_Record excerpts_
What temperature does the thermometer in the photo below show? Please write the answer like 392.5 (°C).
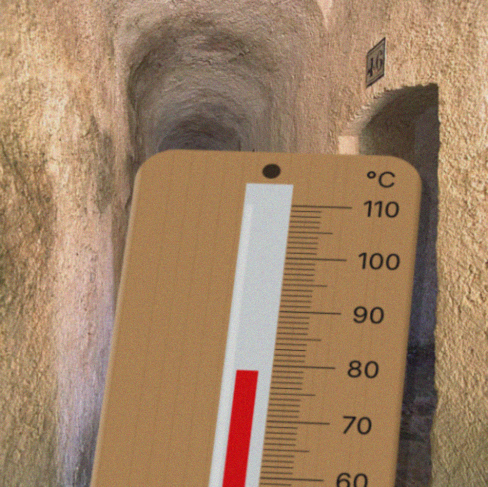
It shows 79 (°C)
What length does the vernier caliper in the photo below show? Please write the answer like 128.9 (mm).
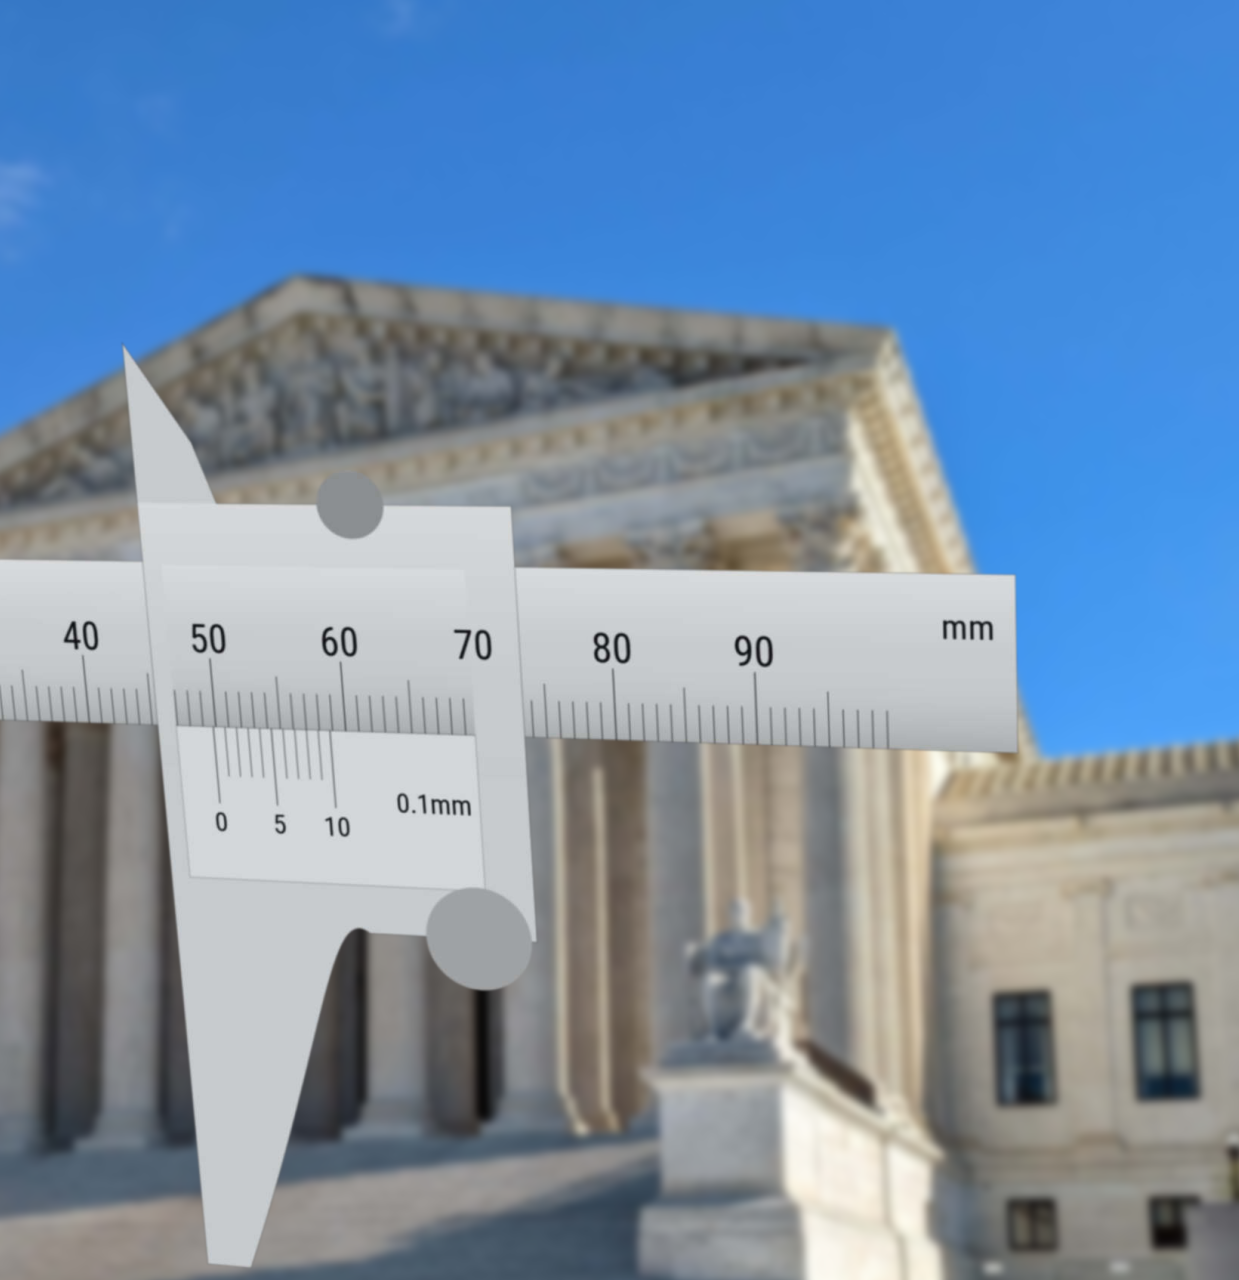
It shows 49.8 (mm)
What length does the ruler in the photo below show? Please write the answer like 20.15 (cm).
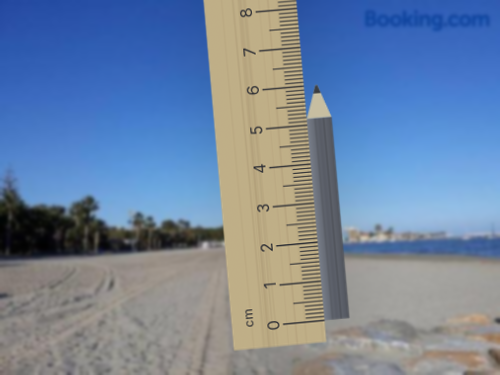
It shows 6 (cm)
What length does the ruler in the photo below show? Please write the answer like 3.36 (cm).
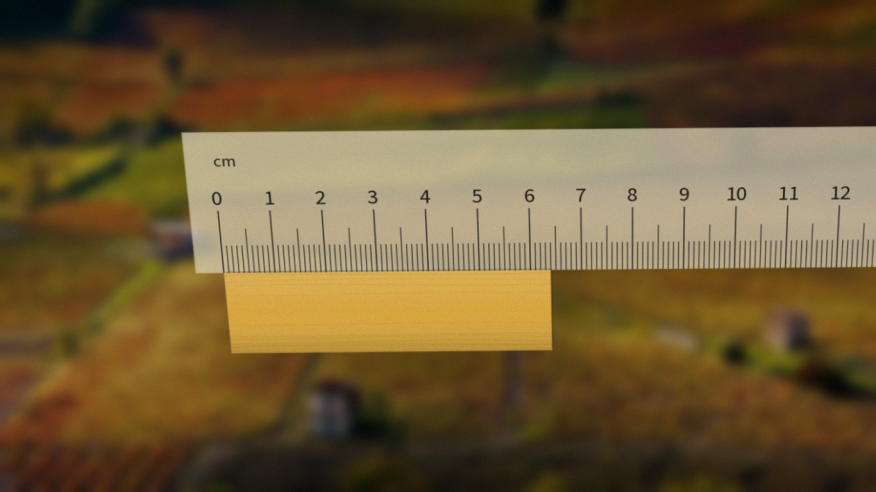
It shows 6.4 (cm)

_Instructions to follow_
Lay out every line of the records above as a Markdown table with two columns, "No." for the row number and "Line" for the line itself, omitting any blank lines. Leave the pictures out of the answer.

_Solution to this problem_
| No. | Line |
|---|---|
| 1 | What temperature does the thermometer in the photo below show? Please write the answer like 392.5 (°C). |
| 2 | It shows 79 (°C) |
| 3 | What length does the vernier caliper in the photo below show? Please write the answer like 128.9 (mm). |
| 4 | It shows 49.8 (mm) |
| 5 | What length does the ruler in the photo below show? Please write the answer like 20.15 (cm). |
| 6 | It shows 6 (cm) |
| 7 | What length does the ruler in the photo below show? Please write the answer like 3.36 (cm). |
| 8 | It shows 6.4 (cm) |